UK revenue rose 13% while US revenue including direct sales and royalties increased six-fold helped by new product launches. Analysts are already racing to increase their forecasts for US sales in FY26 and FY27.
Gross margins were steady at 81% while adjusted EBITDA increased by 27% to £7.34 million representing a 28.5% margin. That isn’t just ahead of the firm’s current target, but also its medium-term 25% margin target.
Chief executive Matt Sassone said he was ‘particularly encouraged by progress in the United States’. Growth was driven by ‘accelerating ULT product sales, expanding clinical validation and favourable developments in US clinical guidance’, added Sassone.
Adoption by leading healthcare institutions and increasing utilisation metrics ‘reinforce our confidence in the scalability of the US ultrasound opportunity’, concluded the CEO.
Current forecasts
| FY26E | FY27E | |
| Revenue | £51.1m | £56.2m |
| Adjusted EBITDA | £14.3m | £15.6m |
| EBITDA Margin | 28% | 27.7% |
| Adjusted pre-tax profit | £1.2m | £12.4m |
| EPS | 17.7p | 19.4p |
| DPS | 14.6p | 15.1p |
Source: Cavendish Securities, data correct as of 2 March 2026
An attractive valuation
Turning to valuation, the shares currently trade around 390p which is where they were at the end of 2019. For comparison, earnings per share in FY20 were 12.35p against a consensus of 17.35p this year.
In other words, the shares trade on a forward PE of 22.6 times today against 31.8 times just over six years ago. Considering the potential upside from the US business, that looks completely wrong to us.

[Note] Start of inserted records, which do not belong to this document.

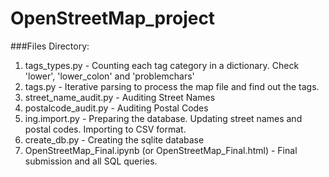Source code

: # OpenStreetMap_project

###Files Directory:
  1. tags_types.py - Counting each tag category in a dictionary. Check 'lower', 'lower_colon' and 'problemchars'
  2. tags.py - Iterative parsing to process the map file and find out the tags.
  3. street_name_audit.py - Auditing Street Names
  4. postalcode_audit.py - Auditing Postal Codes
  5. ing.import.py - Preparing the database.  Updating street names and postal codes.  Importing to CSV format.
  6. create_db.py - Creating the sqlite database
  7. OpenStreetMap_Final.ipynb (or OpenStreetMap_Final.html) - Final submission and all SQL queries.
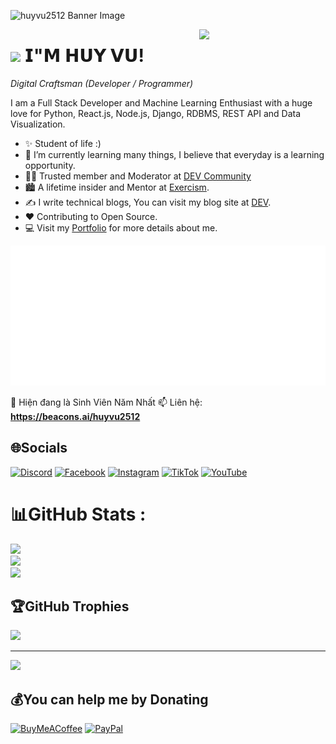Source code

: <!--Banner-->
![[huyvu2512 Banner Image](https://github.com/user-attachments/assets/36831963-c121-49a3-943f-555ae0c48daf)](https://github.com/user-attachments/assets/36831963-c121-49a3-943f-555ae0c48daf)

<!--Night Owl image-->
<div>
  <img align="right" width="40%" src="https://owlbertsio-resized.s3.amazonaws.com/Popper.psd.full.png">
</div>

<!--Header Name-->
# <img src="https://emojis.slackmojis.com/emojis/images/1531849430/4246/blob-sunglasses.gif?1531849430" width="30"/> 𝗜"𝗠 𝗛𝗨𝗬 𝗩𝗨! 
*Digital Craftsman (Developer / Programmer)*
<br /> 
<!--Start Intro-->               
<p align="left">I am a Full Stack Developer and Machine Learning Enthusiast with a huge love for Python, React.js, Node.js, Django, RDBMS, REST API and Data Visualization. </p>

- ✨ Student of life :)
- 🌱 I’m currently learning many things, I believe that everyday is a learning opportunity.
- 💁‍♂️ Trusted member and Moderator at [DEV Community](https://dev.to)
- 🏙 A lifetime insider and Mentor at [Exercism](https://exercism.org/profiles/Kiran1689).
- ✍ I write technical blogs, You can visit my blog site at [DEV](https://dev.to/dev_kiran).
- ❤ Contributing to Open Source.
- 💻 Visit my [Portfolio](https://kiran1689.github.io) for more details about me.
<!--End Intro-->


















<p align="center">
  <img src="banner.svg" alt="Huy Vũ Banner" width="900">
</p>

📖 Hiện đang là Sinh Viên Năm Nhất
📫 Liên hệ: **https://beacons.ai/huyvu2512**


## 🌐Socials
[![Discord](https://img.shields.io/badge/Discord-%237289DA.svg?logo=discord&logoColor=white)](htttps://discord.gg/HK6V7Fr8cR) [![Facebook](https://img.shields.io/badge/Facebook-%231877F2.svg?logo=Facebook&logoColor=white)](https://facebook.com/huyvu2512) [![Instagram](https://img.shields.io/badge/Instagram-%23E4405F.svg?logo=Instagram&logoColor=white)](https://instagram.com/v.huy2512) [![TikTok](https://img.shields.io/badge/TikTok-%23000000.svg?logo=TikTok&logoColor=white)](https://tiktok.com/@huyvu2512) [![YouTube](https://img.shields.io/badge/YouTube-%23FF0000.svg?logo=YouTube&logoColor=white)](https://youtube.com/c/huyvu_2512) 
# 📊GitHub Stats :
![](https://github-readme-stats.vercel.app/api?username=huyvu2512&theme=dark&hide_border=false&include_all_commits=false&count_private=false)<br/>
![](https://github-readme-streak-stats.herokuapp.com/?user=huyvu2512&theme=dark&hide_border=false)<br/>
![](https://github-readme-stats.vercel.app/api/top-langs/?username=huyvu2512&theme=dark&hide_border=false&include_all_commits=false&count_private=false&layout=compact)

## 🏆GitHub Trophies
![](https://github-trophies.vercel.app/?username=huyvu2512&theme=dracula&no-frame=false&no-bg=false&margin-w=4)

---
[![](https://visitcount.itsvg.in/api?id=huyvu2512&icon=0&color=0)](https://visitcount.itsvg.in)

  ## 💰You can help me by Donating
  [![BuyMeACoffee](https://img.shields.io/badge/Buy%20Me%20a%20Coffee-ffdd00?style=for-the-badge&logo=buy-me-a-coffee&logoColor=black)](https://buymeacoffee.com/huyvu2512) [![PayPal](https://img.shields.io/badge/PayPal-00457C?style=for-the-badge&logo=paypal&logoColor=white)](https://paypal.me/huyvu2512) 

  <!-- Proudly created with GPRM ( https://gprm.itsvg.in ) -->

Leaving aside the fact that FY26 estimates are too low to start with, Tristel has compounded earnings by over 20%/year since 2005. Any firm which can achieve that level of growth ought to be trading at a premium rating.
Yet, as the chart below shows, on a long term cyclically adjusted PE basis the shares are cheap relative to their history. Rather than a premium, they are trading more than one standard deviation below their 20-year mean.
Being conservative, if the shares returned to -1 SD (the green line) in six months, they would trade at 543p. If they took another year to reach -1 SD, they would be trading at 650p, level with their 2021 highs. If they actually reverted to the mean (blue line), however, we would be talking several multiples of the current share price.